- The sentence is "disproportionate to the crime," prosecutors say
- Famed athlete has been described as a "fallen hero" who will never be at peace
- No comment from Pistorious family on the appeal
"The sentence of six years imprisonment, in all the circumstances, is disproportionate to the crime of murder committed," the National Prosecuting Authority (NPA) said in a written statement. The NPA said that it hoped the appeal will clarify sentencing principles in South Africa, where serious crimes have prescribed minimum sentences.
This is the latest development in a dramatic case that has captivated South Africans and the world.
A dragged-out legal drama
Pistorious was originally convicted of manslaughter in 2014 after months of hearings, but a higher court reversed that to murder last year, leading to the latest sentencing.

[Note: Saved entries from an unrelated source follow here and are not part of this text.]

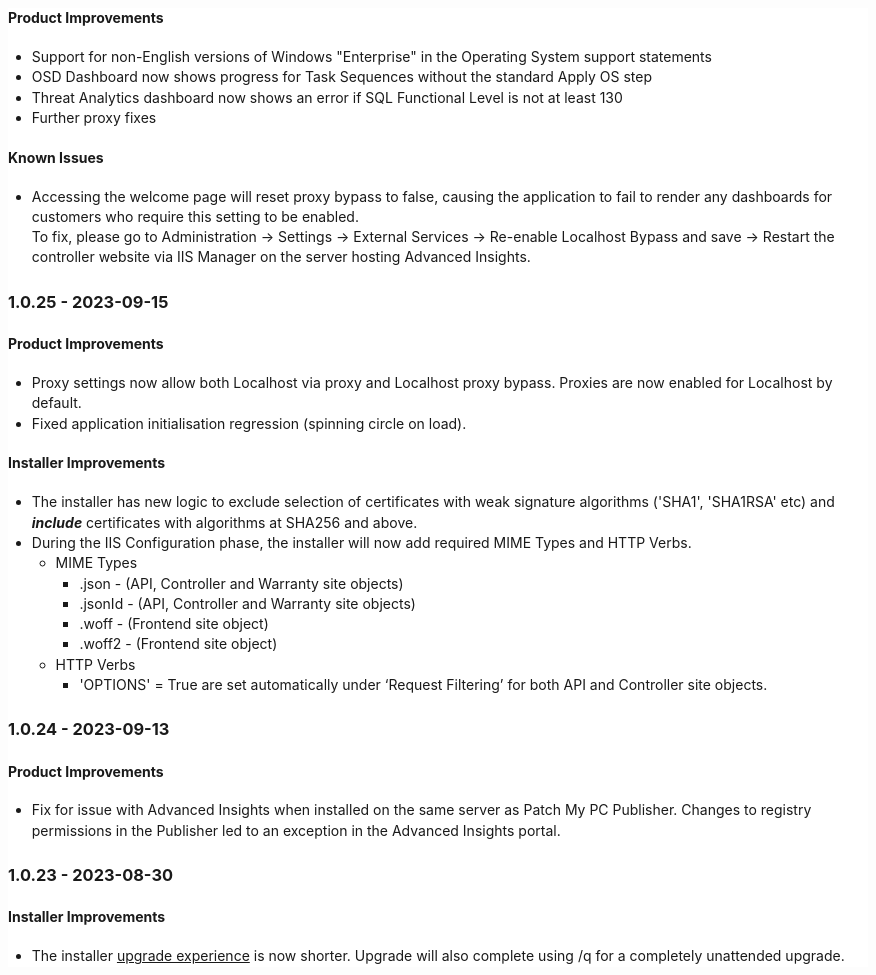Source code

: #### Product Improvements

* Support for non-English versions of Windows "Enterprise" in the Operating System support statements
* OSD Dashboard now shows progress for Task Sequences without the standard Apply OS step
* Threat Analytics dashboard now shows an error if SQL Functional Level is not at least 130
* Further proxy fixes&#x20;

#### Known Issues

* Accessing the welcome page will reset proxy bypass to false, causing the application to fail to render any dashboards for customers who require this setting to be enabled. \
  To fix, please go to Administration -> Settings -> External Services -> Re-enable Localhost Bypass and save -> Restart the controller website via IIS Manager on the server hosting Advanced Insights.&#x20;

### 1.0.25 - 2023-09-15

#### Product Improvements

* Proxy settings now allow both Localhost via proxy and Localhost proxy bypass. Proxies are now enabled for Localhost by default.
* Fixed application initialisation regression (spinning circle on load). &#x20;

#### Installer Improvements

* The installer has new logic to exclude selection of certificates with weak signature algorithms ('SHA1', 'SHA1RSA' etc) and _**include**_ certificates with algorithms at SHA256 and above.
* During the IIS Configuration phase, the installer will now add required MIME Types and HTTP Verbs.
  * MIME Types
    * .json - (API, Controller and Warranty site objects)
    * .jsonId - (API, Controller and Warranty site objects)
    * .woff - (Frontend site object)
    * .woff2 - (Frontend site object)
  * HTTP Verbs
    * 'OPTIONS' = True are set automatically under ‘Request Filtering’ for both API and Controller site objects.

### 1.0.24 - 2023-09-13

#### Product Improvements

* Fix for issue with Advanced Insights when installed on the same server as Patch My PC Publisher. Changes to registry permissions in the Publisher led to an exception in the Advanced Insights portal.&#x20;

### 1.0.23 - 2023-08-30

#### Installer Improvements

* The installer [upgrade experience](../upgrading-insights/) is now shorter. Upgrade will also complete using /q for a completely unattended upgrade.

Judge Thokozile Masipa surprised many when she sentenced the former Olympian to six years earlier this month. The minimum sentence for murder in South Africa is 15 years, but individual judges are given leeway if there are "substantial and compelling" reasons to do so.
Masipa cited mitigating circumstances for the lesser punishment, saying Pistorius is genuinely remorseful and a good candidate for rehabilitation.
She described him as a "fallen hero" who will never be at peace.
"It must be one of the most difficult things for any accused to have to face the victims of his crime and to apologize," the judge told the court.
A spokesperson for the Pistorius family said they would not comment at this time.
Despite a series of hearings, questions remain about exactly what happened at 4 a.m. in the early hours of Valentine's Day three years ago. Stunned fans have wondered how the celebrated former Olympian and Paralympic gold medalist turned into a killer.
Pistorius killed Reeva Steenkamp at his home in an upscale Pretoria neighborhood -- an act he says was an accident, after he mistook her for an intruder, but one the prosecution called a deliberate act after the two had an argument.
The prosecution has said that Pistorius had a violent streak, and that he murdered his lover after a late-night argument. But the judge said there was no evidence supporting the accusation that the two had a fight.
The defense has always maintained that the amputee track star mistakenly believed Steenkamp was an intruder and feared for his life when he shot through the door.